PETR中的注意力机制部分选择的是多头注意力机制，而不是之前DETR3D选择的可变行注意力机制(其实也就是特征采样)，这无疑是增加了计算量，但从另一个方面来说，确实解决了DETR3D全局特征关注不足的问题。因为多头注意力机制关注的是全局信息，而不是采样的部分特征。

2.2.1.2 代码：

    def forward(self,
                query,                  # [900,1,256]
                key=None,               # [4224,1,256]
                value=None,             # [4224,1,256]
                identity=None,          # None
                query_pos=None,         # [900,1,256]
                key_pos=None,           # [4224,1,256]
                attn_mask=None,         # None
                key_padding_mask=None,  # [1,4224]
                **kwargs):
        """Forward function for `MultiheadAttention`.
        **kwargs allow passing a more general data flow when combining
        with other operations in `transformerlayer`.
        Args:
            query (Tensor): The input query with shape [num_queries, bs,
                embed_dims] if self.batch_first is False, else
                [bs, num_queries embed_dims].
            key (Tensor): The key tensor with shape [num_keys, bs,
                embed_dims] if self.batch_first is False, else
                [bs, num_keys, embed_dims] .
                If None, the ``query`` will be used. Defaults to None.
            value (Tensor): The value tensor with same shape as `key`.
                Same in `nn.MultiheadAttention.forward`. Defaults to None.
                If None, the `key` will be used.
            identity (Tensor): This tensor, with the same shape as x,
                will be used for the identity link.
                If None, `x` will be used. Defaults to None.
            query_pos (Tensor): The positional encoding for query, with
                the same shape as `x`. If not None, it will
                be added to `x` before forward function. Defaults to None.
            key_pos (Tensor): The positional encoding for `key`, with the
                same shape as `key`. Defaults to None. If not None, it will
                be added to `key` before forward function. If None, and
                `query_pos` has the same shape as `key`, then `query_pos`
                will be used for `key_pos`. Defaults to None.
            attn_mask (Tensor): ByteTensor mask with shape [num_queries,
                num_keys]. Same in `nn.MultiheadAttention.forward`.
                Defaults to None.
            key_padding_mask (Tensor): ByteTensor with shape [bs, num_keys].
                Defaults to None.
        Returns:
            Tensor: forwarded results with shape
            [num_queries, bs, embed_dims]
            if self.batch_first is False, else
            [bs, num_queries embed_dims].
        """

        if key is None:
            key = query         #
        if value is None:
            value = key         #
        if identity is None:
            identity = query    # [900,1,256]
        if key_pos is None:
            if query_pos is not None:
                # use query_pos if key_pos is not available
                if query_pos.shape == key.shape:
                    key_pos = query_pos
                else:
                    warnings.warn(f'position encoding of key is'
                                  f'missing in {self.__class__.__name__}.')
        if query_pos is not None:
            query = query + query_pos   # [900,1,256]
        if key_pos is not None:
            key = key + key_pos         # [4224,1,256]
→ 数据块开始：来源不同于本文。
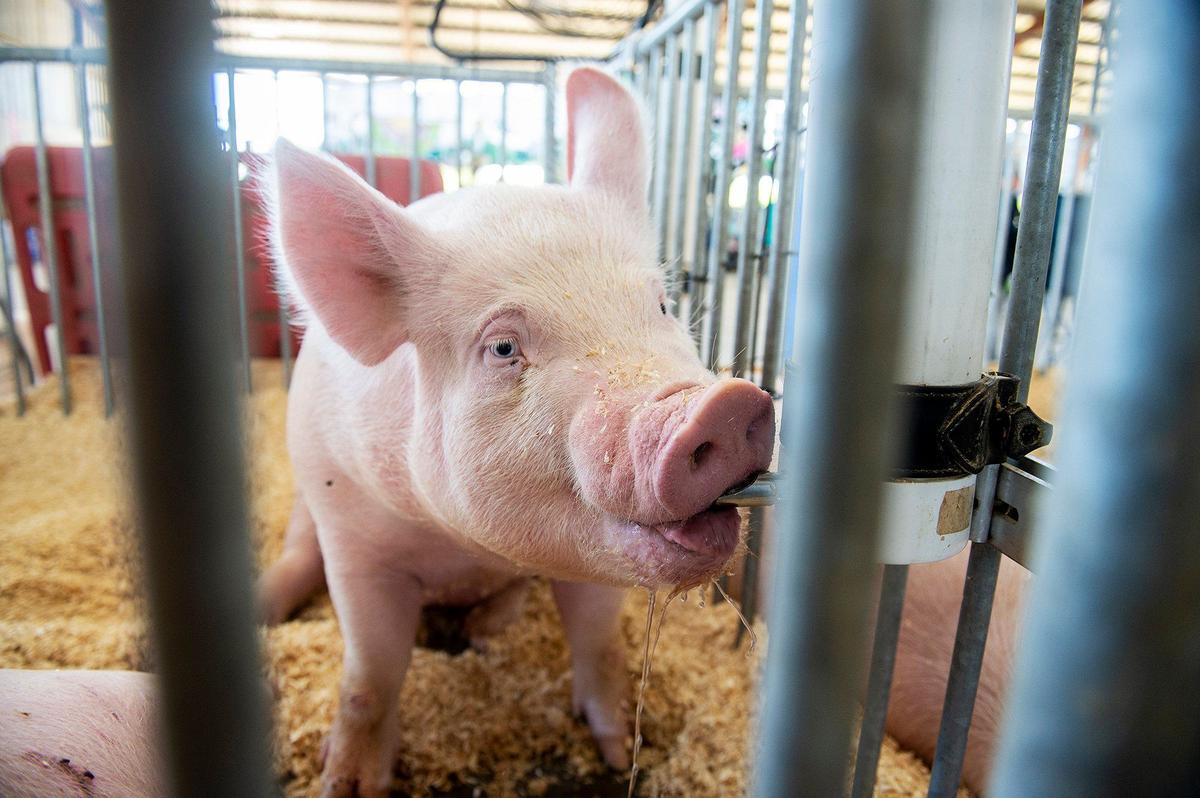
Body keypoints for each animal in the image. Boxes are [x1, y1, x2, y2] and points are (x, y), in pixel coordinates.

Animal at [257, 67, 776, 797]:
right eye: (503, 347)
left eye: (662, 305)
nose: (722, 406)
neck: (456, 545)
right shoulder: (355, 539)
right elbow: (370, 674)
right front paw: (345, 785)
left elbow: (598, 641)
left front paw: (621, 748)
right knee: (299, 555)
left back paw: (480, 631)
        # Because the dataflow('key', 'query', 'value') of
        # ``torch.nn.MultiheadAttention`` is (num_query, batch,
        # embed_dims), We should adjust the shape of dataflow from
        # batch_first (batch, num_query, embed_dims) to num_query_first
        # (num_query ,batch, embed_dims), and recover ``attn_output``
        # from num_query_first to batch_first.
        if self.batch_first:
            query = query.transpose(0, 1)
            key = key.transpose(0, 1)
            value = value.transpose(0, 1)

        out = self.attn(
            query=query,                                # [900,1,256]
            key=key,                                    # [4224,1,256]
            value=value,                                # [4224,1,256]
            attn_mask=attn_mask,                        # None
            key_padding_mask=key_padding_mask)[0]       # [1,4224]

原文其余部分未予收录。